Abstract: Discrete diffusion models have emerged as a powerful paradigm for language modeling, rivaling auto-regressive models by training-time scaling. However, inference-time scaling in discrete diffusion models remains relatively under-explored. In this work, we study sampling-based approaches for achieving high-quality text generation from discrete diffusion models in reward-guided settings. We introduce a novel inference-time scaling approach based on particle Gibbs sampling for discrete diffusion models. The particle Gibbs sampling algorithm iteratively refines full diffusion trajectories using conditional Sequential Monte Carlo as its transition mechanism. This process ensures that the updated samples progressively improve and move closer to the reward-weighted target distribution. Unlike existing inference-time scaling methods, which are often limited to single diffusion trajectories, our approach leverages iterative refinement across multiple trajectories. Within this framework, we further analyze the trade-offs between four key axes for inference-time scaling under fixed compute budgets: particle Gibbs iterations, particle count, denoising steps, and reward estimation cost. Empirically, our method consistently outperforms prior inference-time strategies on reward-guided text generation tasks, achieving significant improvement in accuracy under varying compute budgets.

Summary

The paper introduces PG-DDM, a novel Particle Gibbs sampling method that iteratively refines diffusion trajectories for reward-guided text generation.
It employs conditional Sequential Monte Carlo as a transition kernel, achieving state-of-the-art results in tasks like toxicity control and sentiment generation.
The method strategically balances particle count and iterations to optimize computational budgets while maintaining high generation quality.

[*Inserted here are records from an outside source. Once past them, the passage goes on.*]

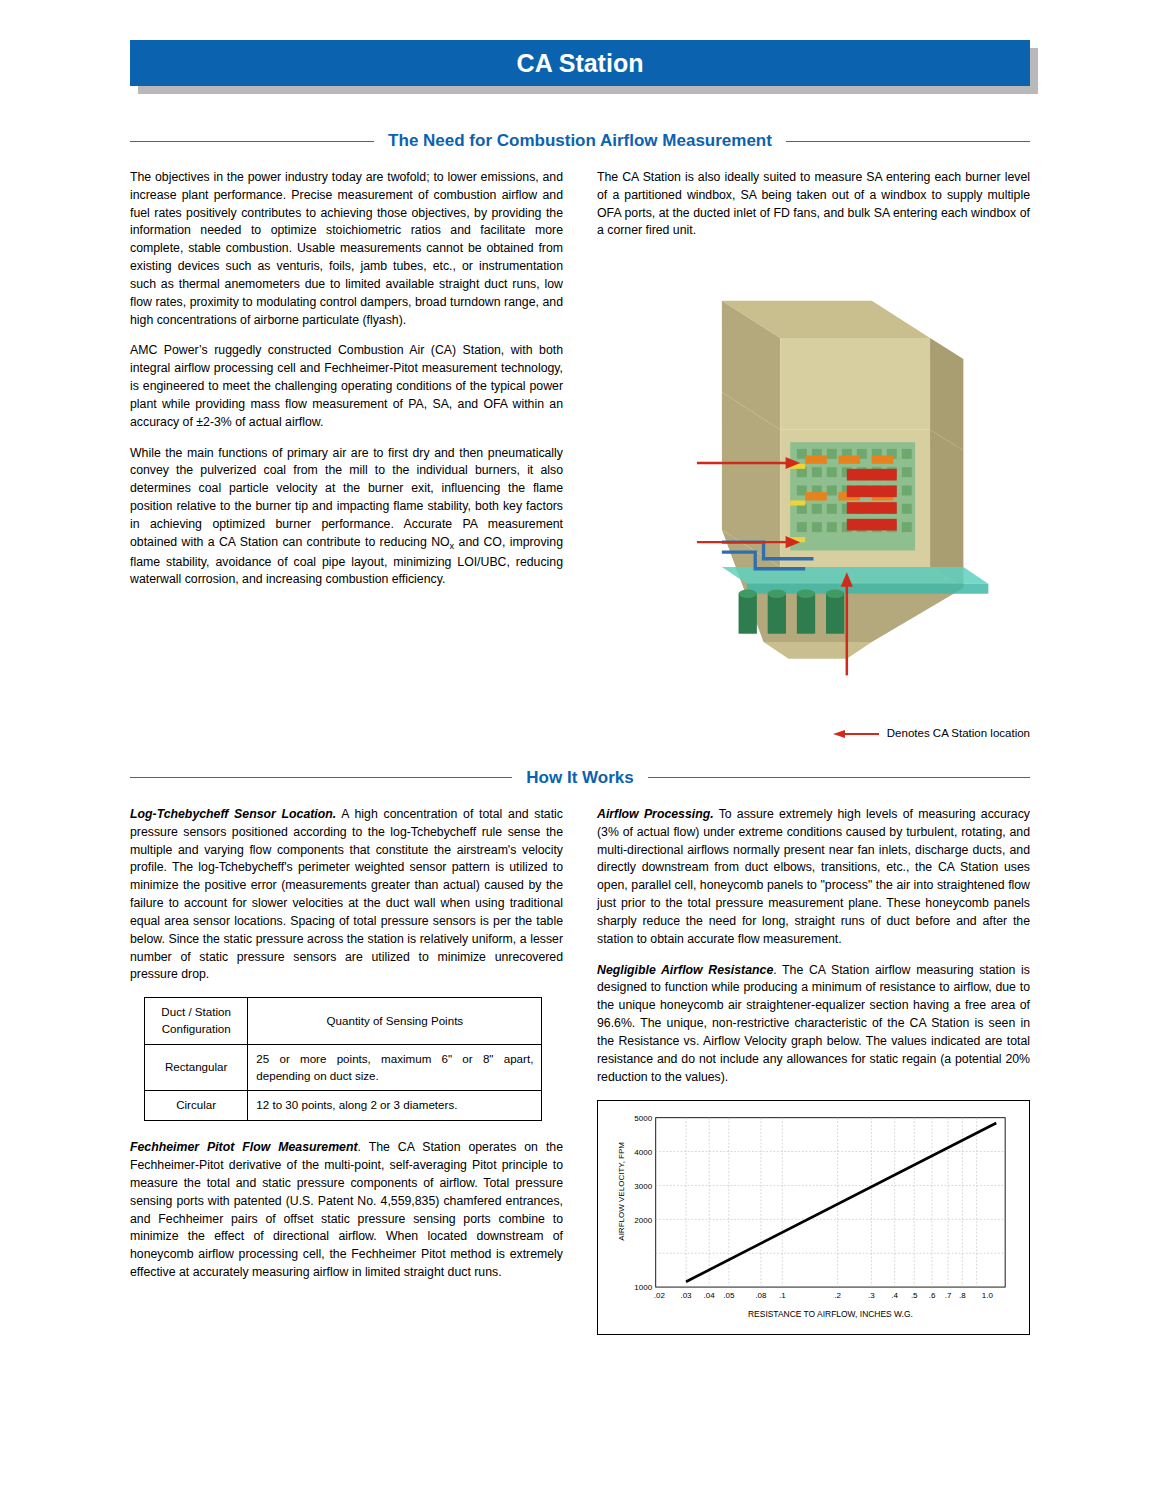CA Station
The Need for Combustion Airflow Measurement
The objectives in the power industry today are twofold; to lower emissions, and increase plant performance. Precise measurement of combustion airflow and fuel rates positively contributes to achieving those objectives, by providing the information needed to optimize stoichiometric ratios and facilitate more complete, stable combustion. Usable measurements cannot be obtained from existing devices such as venturis, foils, jamb tubes, etc., or instrumentation such as thermal anemometers due to limited available straight duct runs, low flow rates, proximity to modulating control dampers, broad turndown range, and high concentrations of airborne particulate (flyash).
AMC Power’s ruggedly constructed Combustion Air (CA) Station, with both integral airflow processing cell and Fechheimer-Pitot measurement technology, is engineered to meet the challenging operating conditions of the typical power plant while providing mass flow measurement of PA, SA, and OFA within an accuracy of ±2-3% of actual airflow.
While the main functions of primary air are to first dry and then pneumatically convey the pulverized coal from the mill to the individual burners, it also determines coal particle velocity at the burner exit, influencing the flame position relative to the burner tip and impacting flame stability, both key factors in achieving optimized burner performance. Accurate PA measurement obtained with a CA Station can contribute to reducing NOx and CO, improving flame stability, avoidance of coal pipe layout, minimizing LOI/UBC, reducing waterwall corrosion, and increasing combustion efficiency.
The CA Station is also ideally suited to measure SA entering each burner level of a partitioned windbox, SA being taken out of a windbox to supply multiple OFA ports, at the ducted inlet of FD fans, and bulk SA entering each windbox of a corner fired unit.
Denotes CA Station location
How It Works
Log-Tchebycheff Sensor Location. A high concentration of total and static pressure sensors positioned according to the log-Tchebycheff rule sense the multiple and varying flow components that constitute the airstream's velocity profile. The log-Tchebycheff's perimeter weighted sensor pattern is utilized to minimize the positive error (measurements greater than actual) caused by the failure to account for slower velocities at the duct wall when using traditional equal area sensor locations. Spacing of total pressure sensors is per the table below. Since the static pressure across the station is relatively uniform, a lesser number of static pressure sensors are utilized to minimize unrecovered pressure drop.
| Duct / Station Configuration | Quantity of Sensing Points |
| Rectangular | 25 or more points, maximum 6" or 8" apart, depending on duct size. |
| Circular | 12 to 30 points, along 2 or 3 diameters. |
Fechheimer Pitot Flow Measurement. The CA Station operates on the Fechheimer-Pitot derivative of the multi-point, self-averaging Pitot principle to measure the total and static pressure components of airflow. Total pressure sensing ports with patented (U.S. Patent No. 4,559,835) chamfered entrances, and Fechheimer pairs of offset static pressure sensing ports combine to minimize the effect of directional airflow. When located downstream of honeycomb airflow processing cell, the Fechheimer Pitot method is extremely effective at accurately measuring airflow in limited straight duct runs.
Airflow Processing. To assure extremely high levels of measuring accuracy (3% of actual flow) under extreme conditions caused by turbulent, rotating, and multi-directional airflows normally present near fan inlets, discharge ducts, and directly downstream from duct elbows, transitions, etc., the CA Station uses open, parallel cell, honeycomb panels to "process" the air into straightened flow just prior to the total pressure measurement plane. These honeycomb panels sharply reduce the need for long, straight runs of duct before and after the station to obtain accurate flow measurement.
Negligible Airflow Resistance. The CA Station airflow measuring station is designed to function while producing a minimum of resistance to airflow, due to the unique honeycomb air straightener-equalizer section having a free area of 96.6%. The unique, non-restrictive characteristic of the CA Station is seen in the Resistance vs. Airflow Velocity graph below. The values indicated are total resistance and do not include any allowances for static regain (a potential 20% reduction to the values).
5000 4000 3000 2000 1000 AIRFLOW VELOCITY, FPM .02 .03 .04 .05 .08 .1 .2 .3 .4 .5 .6 .7 .8 1.0 RESISTANCE TO AIRFLOW, INCHES W.G.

Inference-Time Scaling of Diffusion LLMs with Particle Gibbs Sampling

Introduction

This paper introduces a novel approach to inference-time scaling in discrete diffusion models using Particle Gibbs sampling, a strategy designed to enhance reward-guided text generation. The method iteratively refines trajectories to better approximate a reward-weighted target distribution, offering significant improvements over traditional single-trajectory scaling techniques in practical applications such as controlled text generation.

Methodology

The core contribution is the Particle Gibbs for Discrete Diffusion Models (PG-DDM), which iteratively refines diffusion trajectories. The algorithm leverages conditional Sequential Monte Carlo (SMC) as a transition kernel, ensuring that updated samples progressively move closer to the desired distribution. This process allows for simultaneous consideration of multiple trajectories, in contrast to existing methods constrained to single trajectory refinement.

Figure 1: Illustration of the PG-DDM algorithm. At each iteration, a reference trajectory is fixed (top row), and new particles are generated and resampled (gray). One trajectory becomes the next reference (colored), enabling iterative refinement. The final output is selected after multiple iterations.

The approach is analyzed across four axes: particle Gibbs iterations, particle count, denoising steps, and reward estimation cost. The results show that PG-DDM consistently outperforms prior strategies on reward-guided generation tasks, demonstrating substantial improvements in accuracy under fixed computational budgets.

Experimental Results

Empirical evaluations were conducted on tasks such as toxicity control and sentiment generation. PG-DDM achieved state-of-the-art performance, particularly in maintaining the balance between reward maximization and generation quality. The tests demonstrate the utility of PG-DDM under varying scales of compute allocation, supporting the theoretical convergence claims.

Figure 2: Trade-off between particle Gibbs iterations ( $m$ ) and particle counts (x-axis) across varying compute budgets. Increasing particles (with $m = 1$ ) performs best in low-NFE regimes. However, as particle count saturates, additional PG iterations ( $m = 2, 4$ ) become more effective.

Implementation Considerations

This approach involves significant computational consideration, particularly in the optimal allocation of compute budgets across identified scaling axes. The method requires careful tuning of the number of iterations, particle counts, and other parameters to balance reward optimization with computational overhead effectively.

A critical aspect is the strategic allocation of computational resources to various axes. As particle count scaling saturates, emphasis should shift toward increasing iterations to maintain efficiency. The inclusion of advanced transition kernels and evaluation functions further enhances performance but requires additional resource planning.

Conclusion

The introduction of PG-DDM offers a sophisticated framework for inference-time scaling in diffusion LLMs, providing both theoretical robustness and empirical efficacy. Future research could explore further extensions involving adaptive mechanisms for dynamically allocating computational resources based on real-time performance feedback, thereby enhancing the practical utility of the algorithm in more complex scenarios.